═════ The records

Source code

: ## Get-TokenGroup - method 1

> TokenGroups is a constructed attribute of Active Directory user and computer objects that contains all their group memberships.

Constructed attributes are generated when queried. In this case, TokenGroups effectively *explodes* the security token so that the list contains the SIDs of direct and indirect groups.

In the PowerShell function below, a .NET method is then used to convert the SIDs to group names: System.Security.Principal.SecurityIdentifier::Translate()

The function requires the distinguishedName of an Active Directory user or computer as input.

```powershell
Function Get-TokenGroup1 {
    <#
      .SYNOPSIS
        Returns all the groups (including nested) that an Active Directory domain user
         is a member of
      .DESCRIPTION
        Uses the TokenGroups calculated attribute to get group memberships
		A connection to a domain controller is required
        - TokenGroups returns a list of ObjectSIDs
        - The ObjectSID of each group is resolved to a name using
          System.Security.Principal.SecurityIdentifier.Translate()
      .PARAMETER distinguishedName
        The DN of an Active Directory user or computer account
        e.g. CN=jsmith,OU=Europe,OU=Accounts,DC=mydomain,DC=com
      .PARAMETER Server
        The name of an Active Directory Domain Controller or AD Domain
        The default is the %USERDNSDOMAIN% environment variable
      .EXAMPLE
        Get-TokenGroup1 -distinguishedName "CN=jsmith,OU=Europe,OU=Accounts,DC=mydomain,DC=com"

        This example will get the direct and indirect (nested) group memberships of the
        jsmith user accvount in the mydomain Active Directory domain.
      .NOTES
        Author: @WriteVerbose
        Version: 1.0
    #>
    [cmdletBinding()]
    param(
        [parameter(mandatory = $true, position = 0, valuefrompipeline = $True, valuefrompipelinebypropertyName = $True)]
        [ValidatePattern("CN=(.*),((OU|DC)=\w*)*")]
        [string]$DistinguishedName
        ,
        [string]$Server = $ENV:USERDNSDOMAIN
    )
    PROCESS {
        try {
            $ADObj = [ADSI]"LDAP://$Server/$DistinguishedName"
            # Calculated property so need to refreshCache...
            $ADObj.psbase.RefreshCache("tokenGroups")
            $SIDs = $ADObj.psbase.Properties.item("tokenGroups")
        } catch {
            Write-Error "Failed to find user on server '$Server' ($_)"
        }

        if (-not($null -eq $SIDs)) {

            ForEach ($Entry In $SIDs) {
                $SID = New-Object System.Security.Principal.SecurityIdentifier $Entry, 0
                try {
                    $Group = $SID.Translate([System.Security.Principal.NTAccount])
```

══════════

- [Problem to solve]:
The total, and only the total: count the lines above that contain "mydomain".

- [Answer]:
3